• **Exercise objective**: Reproduce the stretch of the Clyde Swendsen profile from "Personal information" through "(5 ft 7 in)", word for word.

• **Document extract**:

#####

Personal information
- Full name: Clyde Acle Swendsen
- Born: May 25, 1895 Port Townsend, Washington, U.S.
- Died: December 1, 1979 (aged 84) Ventura, California, U.S.
- Height: 170 cm (5 ft 7 in)

Sport
- Sport: Diving
- Club: Los Angeles Athletic Club

= Clyde Swendsen =

American diver and coach

Clyde Acle Swendsen (May 25, 1895 – December 1, 1979) was an American diver, water polo player and coach. He won the AAU titles in the 10 m platform in 1918 and the springboard in 1919–20 and competed at the 1920 Summer Olympics. After the Olympics, he had a long career as a diving, swimming and water polo coach. He trained 17 Olympians including Frank Kurtz, Vicki Draves, Elizabeth Becker-Pinkston, Dorothy Poynton-Hill, Harold Smith, Buster Crabbe and Johnny Weissmuller.

#####

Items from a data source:
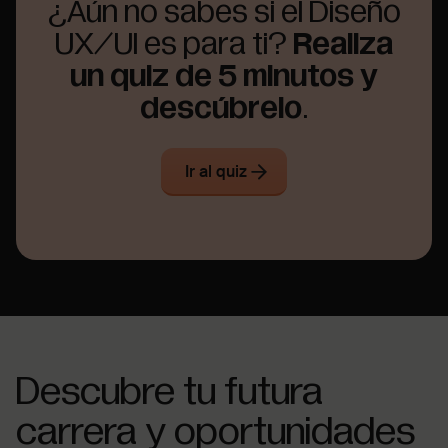
¿Aún no sabes si el Diseño
UX/UI es para ti?
Realiza
un quiz de 5 minutos y
descúbrelo
.
Ir al quiz
Descubre tu futura
carrera y oportunidades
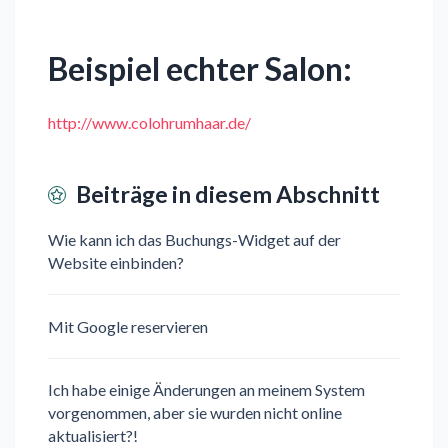
Beispiel echter Salon:
http://www.colohrumhaar.de/
Beiträge in diesem Abschnitt
Wie kann ich das Buchungs-Widget auf der
Website einbinden?
Mit Google reservieren
Ich habe einige Änderungen an meinem System
vorgenommen, aber sie wurden nicht online
aktualisiert?!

#####

• **Exercise output**:
Personal information
- Full name: Clyde Acle Swendsen
- Born: May 25, 1895 Port Townsend, Washington, U.S.
- Died: December 1, 1979 (aged 84) Ventura, California, U.S.
- Height: 170 cm (5 ft 7 in)